Cross-border teams from Sullivan & Cromwell and Latham & Watkins have landed the lead roles on the $40bn takeover of Allergan’s generic-making business by Teva that has seen the Israeli pharmaceutical powerhouse also abandon its bid for Mylan.
Dublin-headquartered biologic-drug business Allergan is selling its generic business for $40.5bn, including its legacy Actavis generic business, which Latham advised on the acquisition of in March this year; Medis, a third-party supplier; the company’s global generic R&D unit and its generic manufacturing operations. The Irish drug maker is keeping its biosimilars development program, its Anda distribution business, and its medical aesthetic business which includes brands such as Botox.
Latham used a large cross-border team representing Allergan with advice on corporate/M&A matters fielded by New York/Orange County partner Charles Ruck and Orange County partner Scott Shean. Finance advice was provided by New York-based partner Wesley Holmes, with London-based Sean Finn and US partners Laurence Stein and Nicholas DeNovio providing counsel on tax matters.
The rest of the team included partners Jim Barrall and Catherine Drinnan in London working on benefits and compensation; and US partners Kenneth Schuler on IP; Stuart Kurlander and Carolyne Hathaway on regulatory; and Christopher Norton on environmental matters.
Weil, Gotshal & Manges’s Washington DC office advised Allergan on antitrust matters in the US with a team led by partners Steven Newborn, Ann Malester and Jeff White. Competition outside of the States was handled by Cleary Gottlieb Steen & Hamilton with a team led by Romano Subiotto QC, based in Brussels and the City, while New York finance partners Meme Peponis and Jeff Karpf handled parts of the deal’s finance.

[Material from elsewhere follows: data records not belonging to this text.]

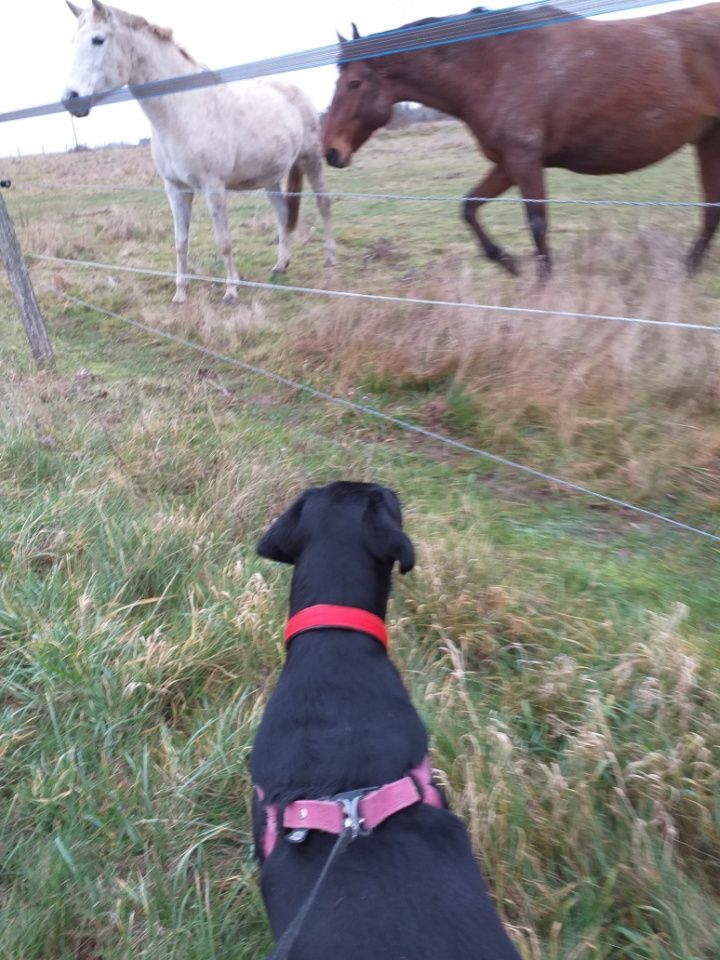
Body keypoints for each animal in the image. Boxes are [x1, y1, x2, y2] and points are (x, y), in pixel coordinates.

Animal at [62, 0, 334, 302]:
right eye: (72, 42)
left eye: (98, 40)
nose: (71, 99)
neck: (183, 110)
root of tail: (294, 89)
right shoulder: (175, 188)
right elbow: (181, 242)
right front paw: (180, 294)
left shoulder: (213, 187)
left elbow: (223, 241)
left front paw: (231, 290)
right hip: (270, 177)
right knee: (283, 214)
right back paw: (281, 265)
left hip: (311, 160)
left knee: (324, 203)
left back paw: (330, 259)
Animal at [324, 6, 720, 278]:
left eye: (354, 83)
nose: (330, 151)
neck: (492, 65)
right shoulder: (507, 162)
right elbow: (469, 208)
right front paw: (508, 263)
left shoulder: (525, 159)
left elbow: (537, 225)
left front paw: (543, 287)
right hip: (708, 139)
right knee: (711, 211)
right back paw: (685, 274)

Sullivan & Cromwell advised Teva on the purchase with corporate partners Joseph Frumkin and Krishna Veeraraghavan in New York, Eric Krautheimer in Los Angeles and Palo Alto-based Sarah Payne. In London tax partner Michael McGowan and antitrust specialist Juan Rodriguez provided support with the rest of the US firm’s team including IP partner Nader Mousavi in Palo Alto and New York partners David Wang, Steven Holley and Matthew Friestedt, covering tax, antitrust, and executive compensation and benefits respectively.
In June, the firm stepped in to represent the company on its $40bn unsolicited bid for Mylan, following a judge’s ruling that Kirkland & Ellis could not move forward in representing Teva because of a conflict. That deal, which has now been abandoned due to the Allergan purchase, also saw Benelux firm De Brauw Blackstone Westbroek and Israeli outfit Tulchinsky Stern Marciano Cohen Levitski & Co advising Teva.
The deal is on a cash free and debt free basis and, on closing, will see Allergan receive $33.75bn in cash, which will be financed through a combination of new equity, debt financing and cash on hand. Allergan will also receive Teva shares valued at $6.75bn, representing under 10% ownership stake in Teva and retain 50% of Teva’s future economics from generic drug lenalidomide (Revlimid).
Approved by both the Teva and Allergan boards, the transaction is expected to close in the first quarter of 2016. Following completion, Teva is expected to have sales of around $26bn with an EBITDA of $9.5bn in 2016, including an estimated $11bn in sales outside of the US.